We had bagels with cream cheese, corned beef and Swiss cheese. They were pretty good, I used the Reinhart 'Artisan' recipe with 1/3 the salt and honey instead of barley malt. The poaching liquid also had honey. We both like them so much it'll probably be our go-to variant.
I made 9 bagels, slightly under 3 ounces of dough each. I figure they're about 35 carbs each, before adding toppings.
Tonight we had fried cubed steak & gravy with rice and steamed cabbage.
We had taco salad tonight.
Busy day in the kitchen today. First, I prepared my last batch of tomato sauce, using Roma tomatoes, for the freezer -- 4 quarts. Then I started a batch of tomato soup, using Celebrity tomatoes.

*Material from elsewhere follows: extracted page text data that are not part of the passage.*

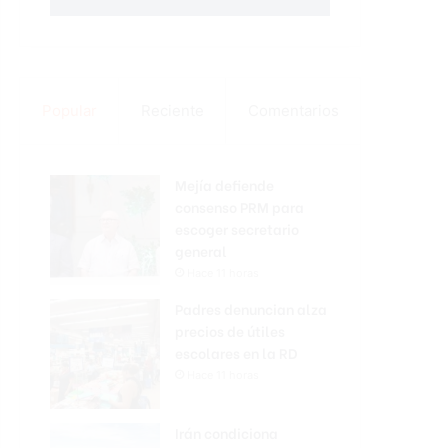
Popular
Reciente
Comentarios
Mejía defiende
consenso PRM para
escoger secretario
general
Hace 11 horas
Padres denuncian alza
precios de útiles
escolares en la RD
Hace 11 horas
Irán condiciona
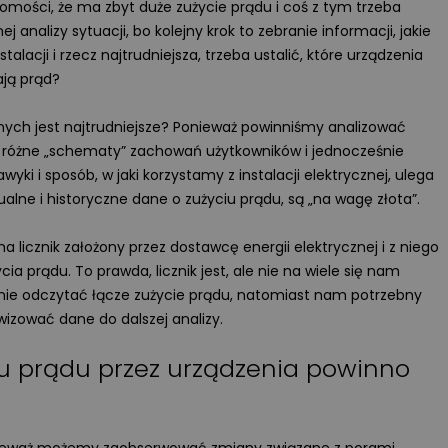
długie lata.
omości, że ma zbyt duże zużycie prądu i coś z tym trzeba
j analizy sytuacji, bo kolejny krok to zebranie informacji, jakie
Więcej
talacji i rzecz najtrudniejsza, trzeba ustalić, które urządzenia
rają prąd?
ych jest najtrudniejsze? Ponieważ powinniśmy analizować
ć różne „schematy” zachowań użytkowników i jednocześnie
ki i sposób, w jaki korzystamy z instalacji elektrycznej, ulega
lne i historyczne dane o zużyciu prądu, są „na wagę złota”.
a licznik założony przez dostawcę energii elektrycznej i z niego
 prądu. To prawda, licznik jest, ale nie na wiele się nam
nie odczytać łącze zużycie prądu, natomiast nam potrzebny
hiwizować dane do dalszej analizy.
ru prądu przez urządzenia powinno
Wyświetlono
3 9
WIDEOPREZENTACJA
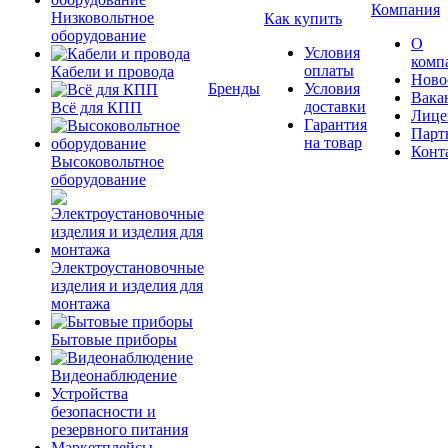
Компания
Низковольтное
Как купить
оборудование
О
Условия
комп
оплаты
Кабели и провода
Ново
Бренды
Условия
Вака
доставки
Всё для КПП
Лице
Гарантия
Парт
на товар
Конт
Высоковольтное
оборудование
Электроустановочные
изделия и изделия для
монтажа
Бытовые приборы
Видеонаблюдение
Устройства
безопасности и
резервного питания
Маркетплейсы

I used a recipe "Watt's Tea Room Tomato Basil Cream Soup" posted by jej on the obc. It's a very forgiving recipe, I used 2% milk and half and half instead of the higher-fat dairy listed, and I don't bother to measure anything. I got about 5 quarts, and we each had a bowl for dinner. To go with that, I made mini Sausage-Mushroom quiche. That was a great dinner. The recipe makes 12, so I'm thinking about freezing some. Has anyone frozen quiche? OK or not?
On Saturday, I made my Broccoli, Cherry Tomato, and Quinoa Salad, using cherry tomatoes from today’s farmers’ market. My husband cooked pork in a pan, and we also each had an ear of sweet corn. Due to this salad, my husband is now willing to include a cherry tomato plant in next year’s garden or in a separate pot.
I picked a bowl of tomatoes today, not as many as I was hoping to get, if the frost holds off we should continue to get a few tomatoes every day or two for at least three weeks.
We had tuna salad in tomatoes for supper tonight.